China already knows it can go largely unpunished for its push into the South China Sea, for its outrages against the Uyghurs in Xinjiang, for throttling democracy in Hong Kong, for intellectual property theft that costs foreign states hundreds of billions of dollars annually. If the CCP similarly escapes consequences for playing the central role in a cataclysm that strikes innocents in homes across the world, it will grow ever bolder, seeing few lines it dare not cross.

Herein lies Biden’s diplomatic opportunity. Every nation suffers. Seldom does a president have such timber for building coalitions.

The leading democracies must act together. Their great economic power could do much to persuade China to curb its dangerous viral research activities, cooperate with the investigation of the coronavirus’s origins and, over time, pay some measure of the pandemic’s damages to other nations.

Failing that — and the CCP under Xi would surely balk — an international coalition could impose heavy costs on CCP leaders and China’s economic activities. The CCP needs access to the bulk of the world economy.

The Biden-led coalition would need to ready calibrated unilateral and multilateral measures against the CCP leadership and Chinese entities. If the CCP will not act responsibly toward the world, the world should not protect CCP leaders’ assets hidden abroad. The world should enforce claims against China’s state-owned enterprises and improper commercial activities, and curtail preferential treatment of Chinese entities. Such measures could be phased in to give diplomacy time. New policies, new agreements or even new laws may be needed.

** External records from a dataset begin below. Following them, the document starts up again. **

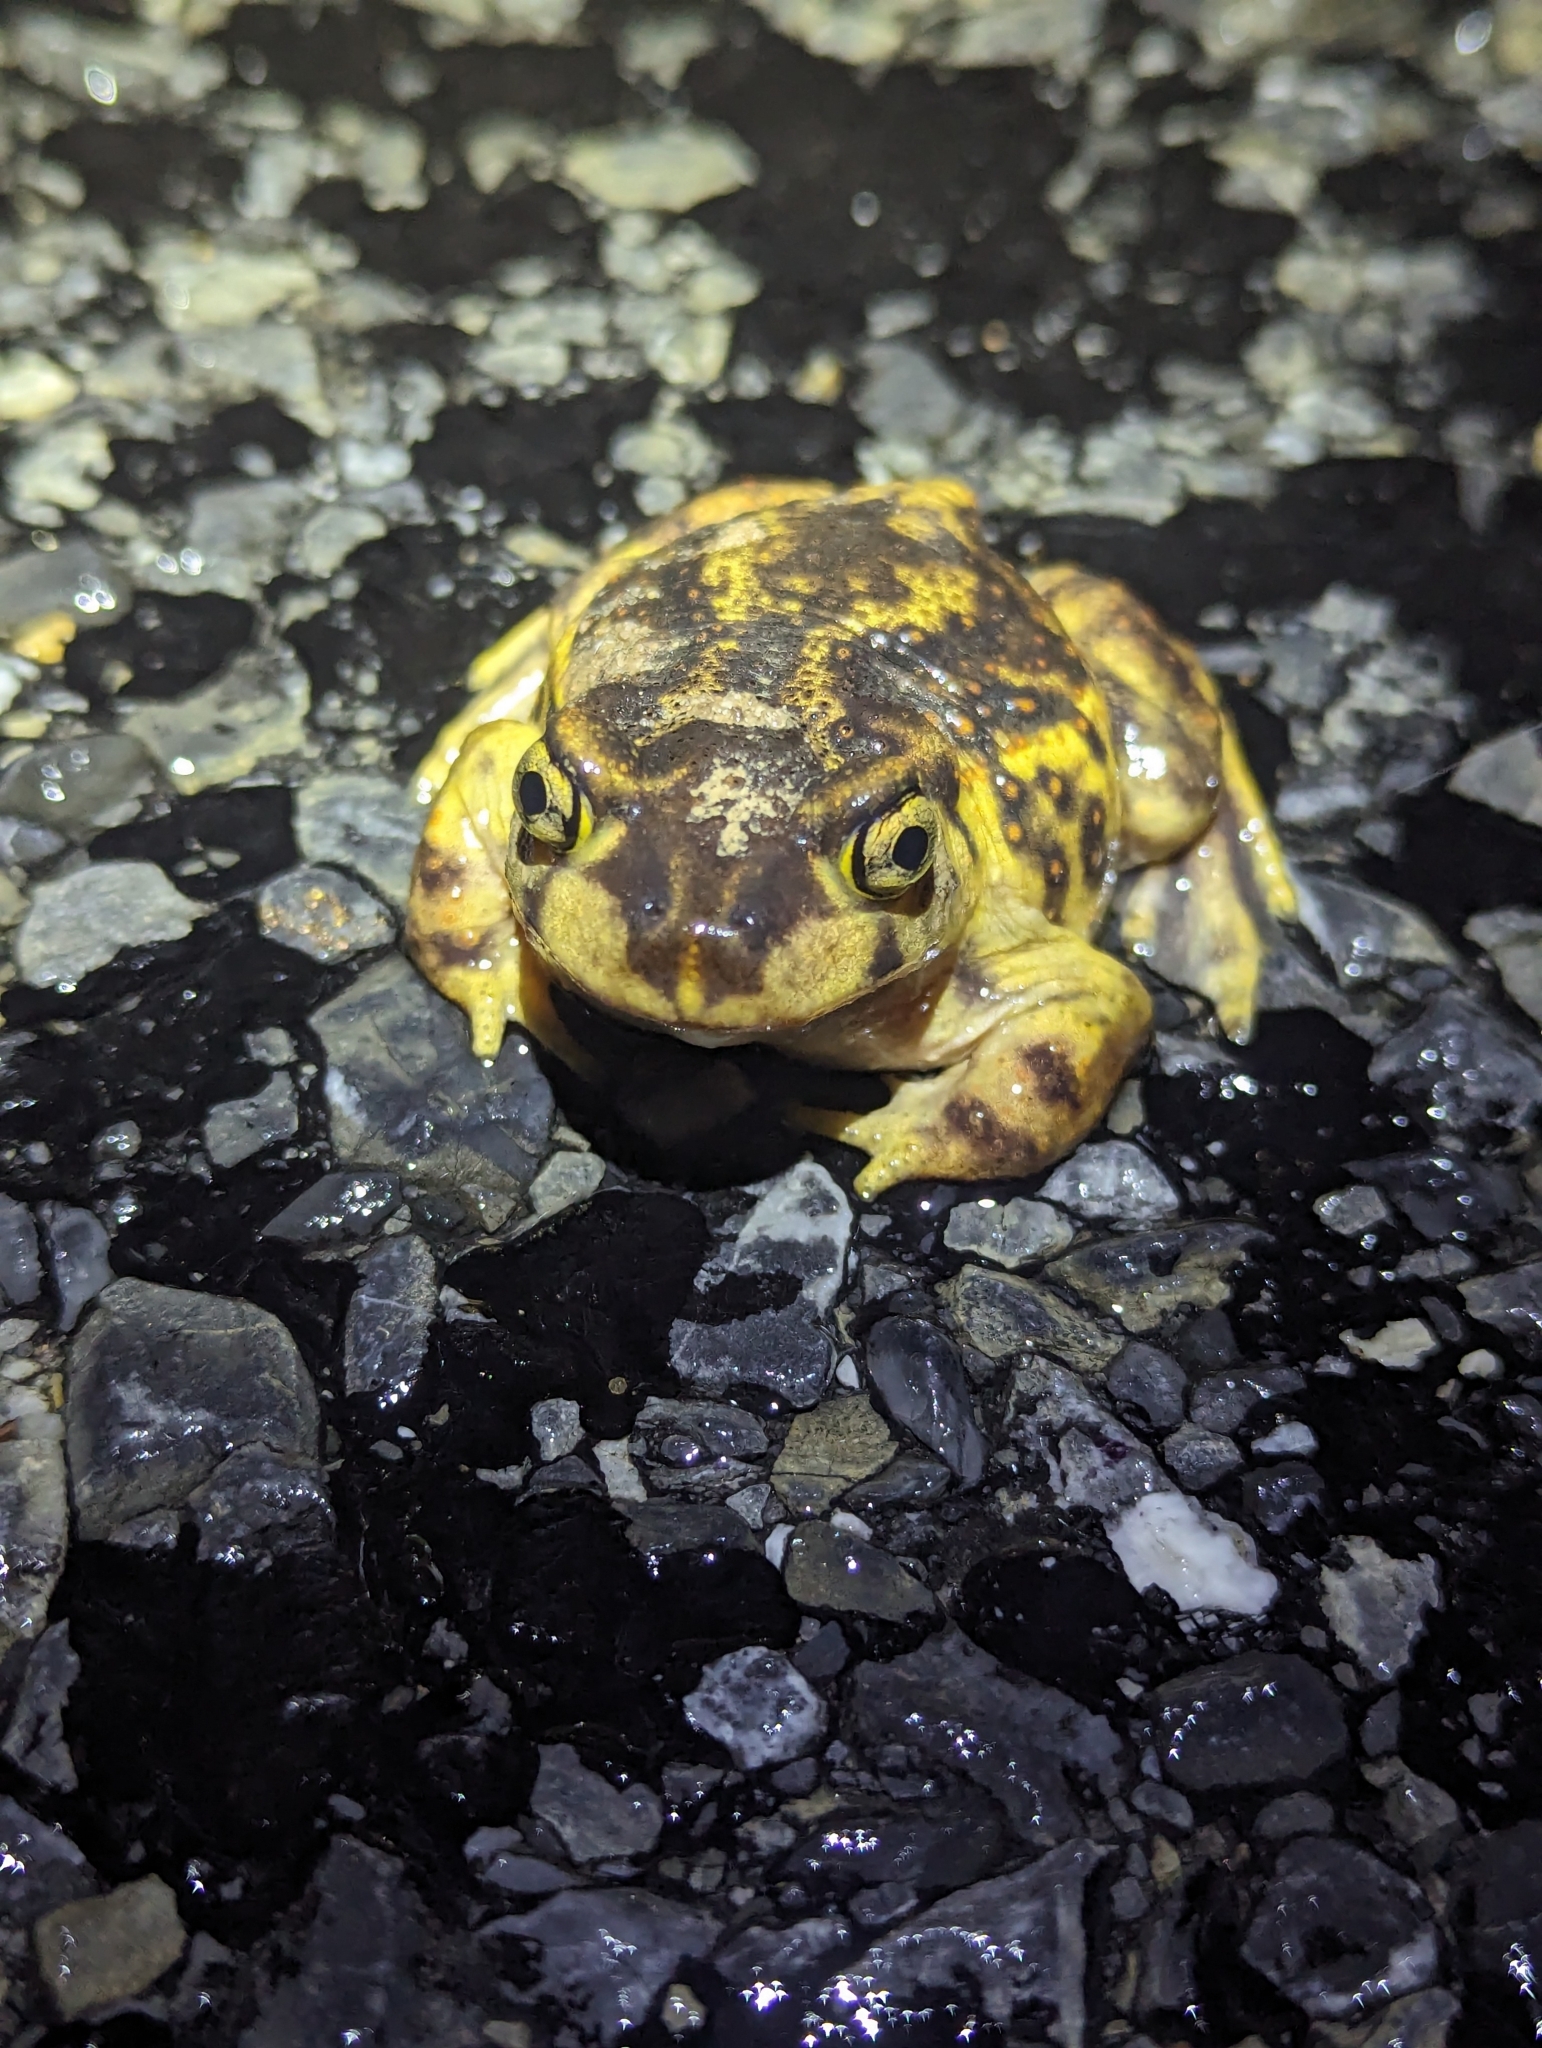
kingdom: Animalia
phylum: Chordata
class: Amphibia
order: Anura
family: Scaphiopodidae
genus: Scaphiopus
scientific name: Scaphiopus holbrookii
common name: Eastern spadefoot toad
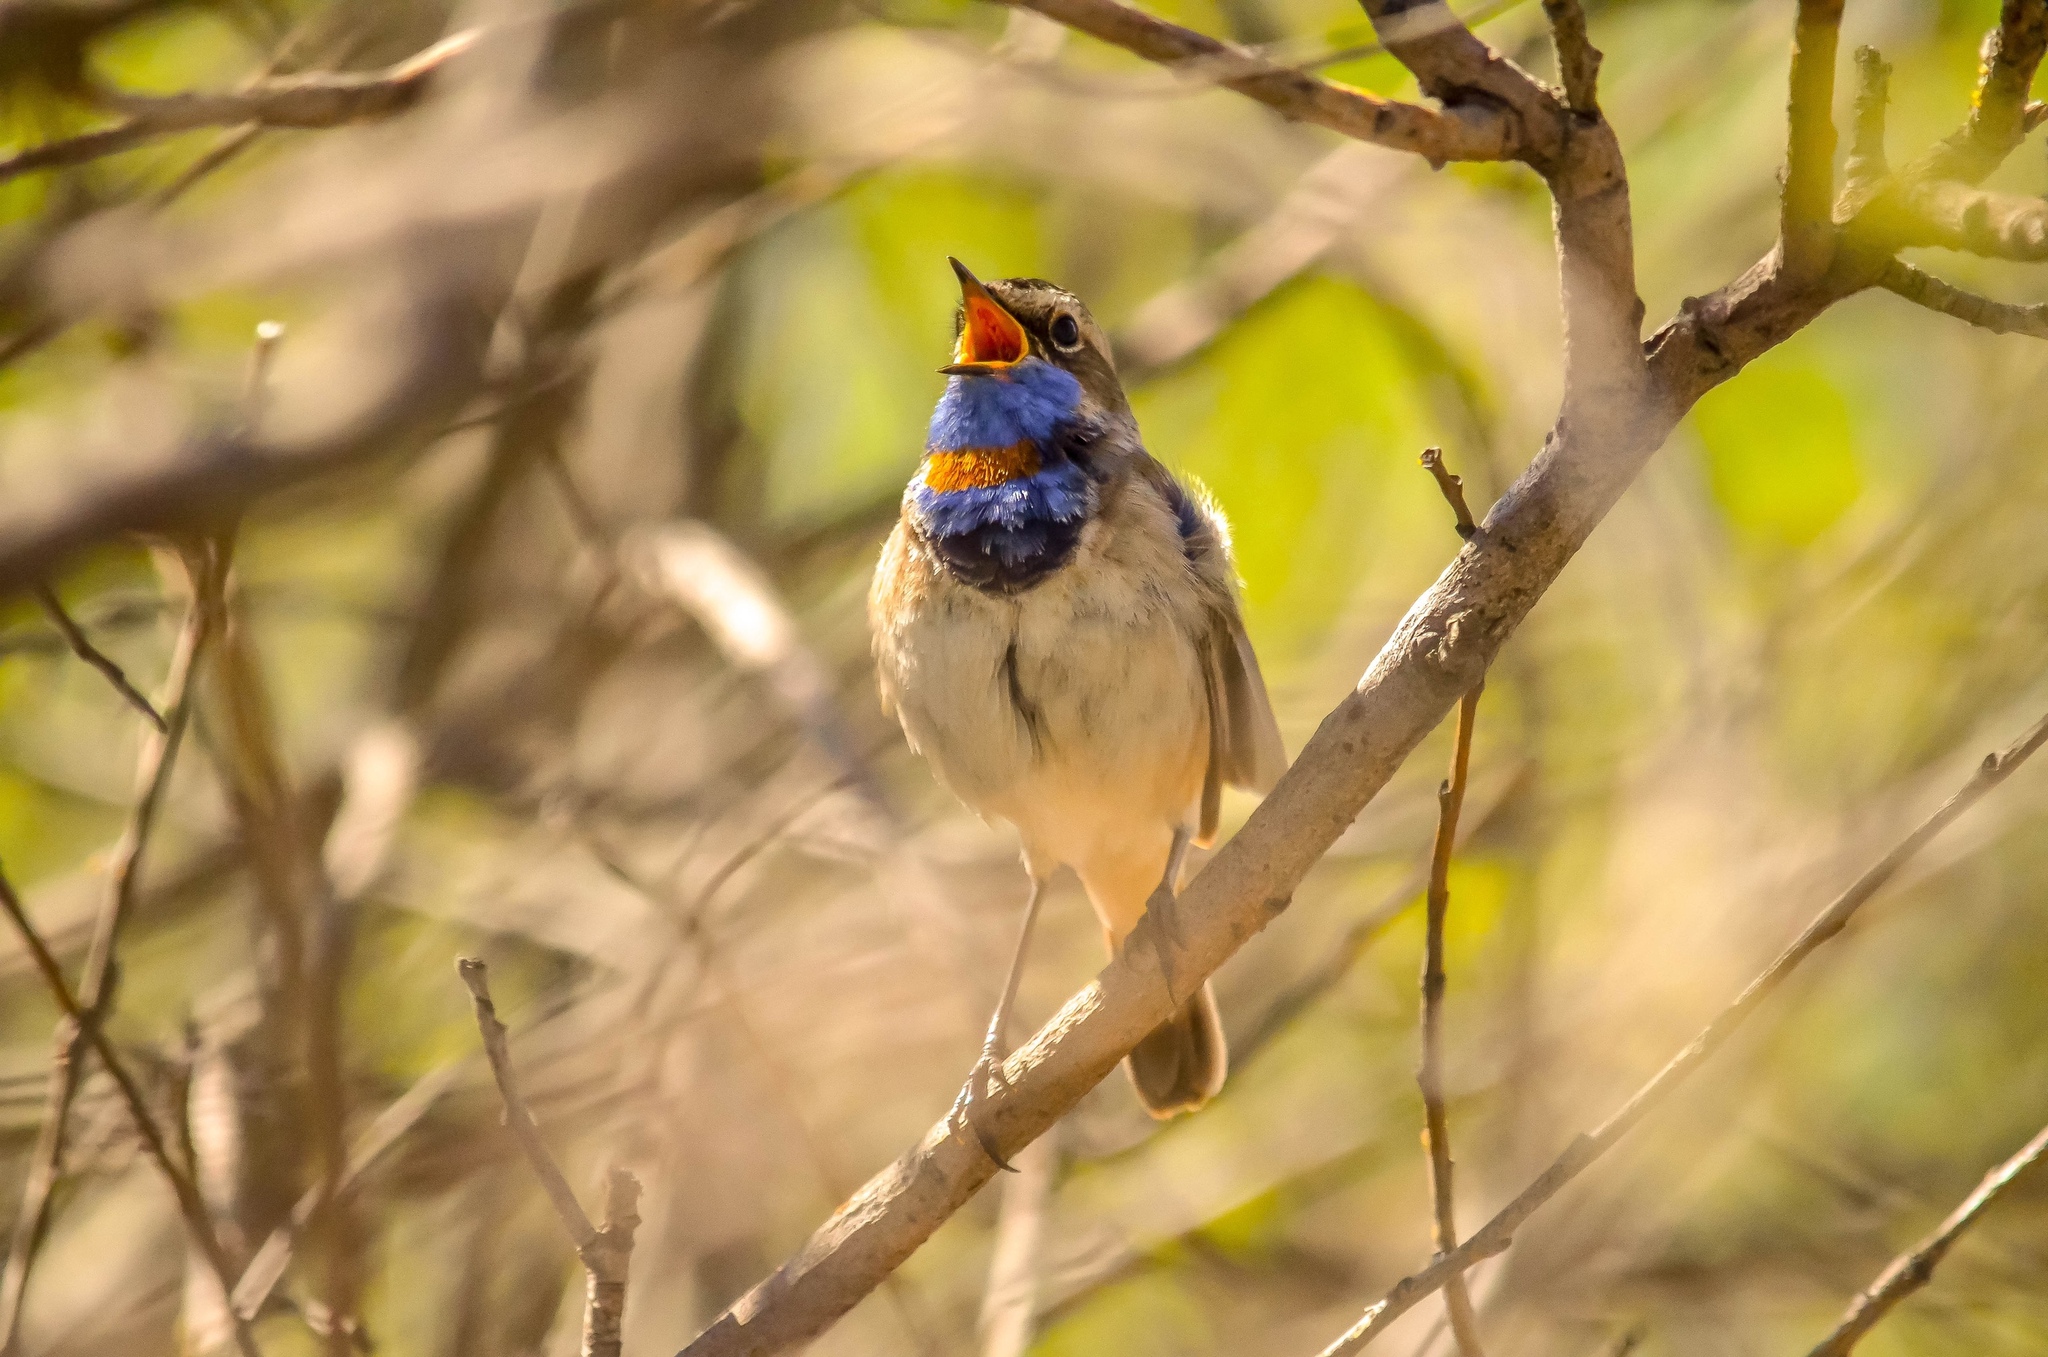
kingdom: Animalia
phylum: Chordata
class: Aves
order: Passeriformes
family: Muscicapidae
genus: Luscinia
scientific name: Luscinia svecica
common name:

Would such measures be fair? In the United States, we punish destruction of evidence and consider cover-ups as indicating culpability. We hold inherently dangerous activities to strict liability. China is already clearly guilty on these counts.

The CCP would surely retaliate harshly. It might disrupt supply chains and punish people and companies most likely to unravel the democratic alliance. Like China, we have vulnerabilities — including our own supply chains — some of which we should urgently address. Finding ways to deflect the blows from China’s response would be the most demanding part of Biden’s diplomatic challenge.

The CCP has benefited enormously from access to an orderly world. Having thrown that world into disorder through its misconduct, China could have tried to right matters by embracing full disclosure and an international investigation into what went wrong. Instead, when Biden announced his directive to the U.S. intelligence community, Beijing responded with scorn.